Sie dreht sich zu ihm herum und sah ihn an.
"Boah, geil ey, wenn du noch nen bissl übst, dann schaffste dit heute noch, dass deine Mundwinkel bis zu den Schultern reichen", sagte er.
"Der Großkommandant iss jut dabei, dass ick dit heute ooch noch schaffe. Also Alfred, keene witzijen Sprüche mehr, ick hab een Skalpell und vadammt schlechte Laune."
"Ok ok, ick hab vastanden Frau Doktor. So magst du mir erzählen, uff welche Weise uns da Meistaturna valassen hat?"
"Ausführlich oder die Idiotenversion, wie beim jroßen Zampano?"
"Ach komm, du willst dit doch ooch. In allen, aber ooch wirklich allen haarkleenen Einzelheiten. Wenn du ooch nur een Hautschüppchen wegläßt, dann werd ick dir aber sowat von übers Knie legen."
"Dit mit dem übas Knie legen später vielleicht. Nich hier, dit könnte die Kollegen hier geringfügig verwirren."

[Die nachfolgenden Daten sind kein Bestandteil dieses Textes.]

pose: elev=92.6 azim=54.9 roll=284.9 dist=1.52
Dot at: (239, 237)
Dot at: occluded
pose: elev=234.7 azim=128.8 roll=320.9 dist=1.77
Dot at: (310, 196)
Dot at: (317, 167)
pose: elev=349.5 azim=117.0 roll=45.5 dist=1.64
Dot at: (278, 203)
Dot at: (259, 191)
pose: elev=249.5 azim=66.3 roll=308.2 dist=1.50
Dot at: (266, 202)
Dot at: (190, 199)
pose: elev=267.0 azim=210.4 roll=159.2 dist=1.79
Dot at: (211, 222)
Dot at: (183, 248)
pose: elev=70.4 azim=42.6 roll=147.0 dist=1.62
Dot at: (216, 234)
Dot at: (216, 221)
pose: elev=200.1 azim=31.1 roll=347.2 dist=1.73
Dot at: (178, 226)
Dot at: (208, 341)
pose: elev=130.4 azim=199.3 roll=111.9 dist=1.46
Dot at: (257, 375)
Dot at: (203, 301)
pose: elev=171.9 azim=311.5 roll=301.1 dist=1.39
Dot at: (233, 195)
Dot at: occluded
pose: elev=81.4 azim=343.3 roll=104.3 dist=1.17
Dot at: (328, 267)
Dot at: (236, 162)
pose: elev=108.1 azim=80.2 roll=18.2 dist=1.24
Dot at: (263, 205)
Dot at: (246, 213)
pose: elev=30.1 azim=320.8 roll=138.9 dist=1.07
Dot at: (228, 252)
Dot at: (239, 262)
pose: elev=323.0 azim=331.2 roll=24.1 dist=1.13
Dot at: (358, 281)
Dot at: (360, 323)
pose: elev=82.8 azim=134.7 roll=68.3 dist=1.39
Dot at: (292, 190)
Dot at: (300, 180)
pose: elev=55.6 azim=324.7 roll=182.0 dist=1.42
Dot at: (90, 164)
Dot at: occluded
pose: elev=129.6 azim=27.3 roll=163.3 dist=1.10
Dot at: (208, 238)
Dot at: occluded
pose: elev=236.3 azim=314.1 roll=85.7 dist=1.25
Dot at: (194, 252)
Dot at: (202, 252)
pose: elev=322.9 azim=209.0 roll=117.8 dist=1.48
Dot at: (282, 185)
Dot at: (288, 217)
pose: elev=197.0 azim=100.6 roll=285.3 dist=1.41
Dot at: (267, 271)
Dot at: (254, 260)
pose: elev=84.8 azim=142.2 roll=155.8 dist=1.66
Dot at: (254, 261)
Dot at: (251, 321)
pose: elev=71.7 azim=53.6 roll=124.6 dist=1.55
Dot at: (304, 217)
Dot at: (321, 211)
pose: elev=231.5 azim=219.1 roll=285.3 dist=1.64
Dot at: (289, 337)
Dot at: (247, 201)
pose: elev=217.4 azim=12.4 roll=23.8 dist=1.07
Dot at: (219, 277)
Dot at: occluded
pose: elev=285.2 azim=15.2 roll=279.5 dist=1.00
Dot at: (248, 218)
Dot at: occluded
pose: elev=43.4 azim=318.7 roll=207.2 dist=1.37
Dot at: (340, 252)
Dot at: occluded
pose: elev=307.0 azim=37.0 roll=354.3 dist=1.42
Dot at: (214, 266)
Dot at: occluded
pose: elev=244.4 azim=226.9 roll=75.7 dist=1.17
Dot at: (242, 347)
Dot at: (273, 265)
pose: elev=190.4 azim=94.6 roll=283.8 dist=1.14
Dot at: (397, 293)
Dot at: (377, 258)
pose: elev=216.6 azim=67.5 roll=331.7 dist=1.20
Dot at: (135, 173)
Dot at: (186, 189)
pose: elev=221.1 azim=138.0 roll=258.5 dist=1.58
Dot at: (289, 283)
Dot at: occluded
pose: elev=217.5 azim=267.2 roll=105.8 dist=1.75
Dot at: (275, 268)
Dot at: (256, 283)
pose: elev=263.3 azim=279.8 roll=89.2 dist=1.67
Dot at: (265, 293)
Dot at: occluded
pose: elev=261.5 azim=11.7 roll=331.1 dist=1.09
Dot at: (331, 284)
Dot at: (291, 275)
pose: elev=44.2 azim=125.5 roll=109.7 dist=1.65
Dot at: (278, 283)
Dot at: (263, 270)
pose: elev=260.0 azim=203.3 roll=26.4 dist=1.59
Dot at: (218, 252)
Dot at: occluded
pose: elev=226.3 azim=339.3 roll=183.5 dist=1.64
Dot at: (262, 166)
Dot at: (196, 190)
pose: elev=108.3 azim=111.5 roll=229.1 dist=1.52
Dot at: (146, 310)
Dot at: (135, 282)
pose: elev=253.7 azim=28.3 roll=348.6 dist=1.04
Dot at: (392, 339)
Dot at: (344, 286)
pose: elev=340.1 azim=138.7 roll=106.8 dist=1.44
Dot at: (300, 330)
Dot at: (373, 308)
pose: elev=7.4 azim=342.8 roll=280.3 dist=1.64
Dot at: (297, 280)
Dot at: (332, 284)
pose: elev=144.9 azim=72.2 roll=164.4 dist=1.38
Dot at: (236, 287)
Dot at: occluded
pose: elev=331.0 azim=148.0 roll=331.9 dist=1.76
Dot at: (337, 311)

"Also, ick lausche dir jebannt und erschieße jeden der dazwischenquatscht."
"Bitte nich, dit jibt nur noch mehr Arbeit, als ick ohnehin schon am Hals hab. Muss nich sein. Aber na jut, dann mal los. Den Abjeordneten ham se heute Mittach tot uff da Hantelbank gefunden. Neben da Bank lag die Hantel mit 40 Kilo dranne. Jestorben isssa, weil eene jebrochene Rippe seine Lunge perforiert hat." Hauptkommissar Schmidt hob den Zeigefinger.
"Ja, Alfred, wat iss?", fragte sie entnervt.
"Entschuldijung, ick kann mit diesem 'perforiert' nix anfangen."
"Mensch Alfred, dit war jezze aber der wirklich letzte Witz für heute."
"Ähm …", druckste Alfred herum, "dit iss grad ernst jemeent, keen Scherz."
"Oh, dann hab ick nix gesagt. Ne Rippe hat'n Loch in seine Lunge jestochen, wodurch Blut in die Lunge jeflossen iss. Daran issa erstickt."
"Klingt scheußlich schmerzhaft."
"Kannste glooben. Mehr kann ick dir aber erst erzählen, wenn er bei uns uffm Tisch liecht."
"Na, so schön iss der Kerl ooch wieder nicht, dass ick mir den als Tischdecke zulegen würde."
"Idiot", sagte sie mit einem Lächeln, "Wat hälste denn davon, wenn wa uns heute Abend mal janz jepflecht vorn Fernseher pfläzen und nen Film gucken?"
"Na na na, nich zu vatraulich werdn hier, dein Einzeller kiekt schon rüba."
"Der soll ma schön ruhig sein, der jeistige Flachköppa."
"So, nun ist aber genung Süßholz geraspelt, Herr Hauptkommissar", mischte sich Edgar ein.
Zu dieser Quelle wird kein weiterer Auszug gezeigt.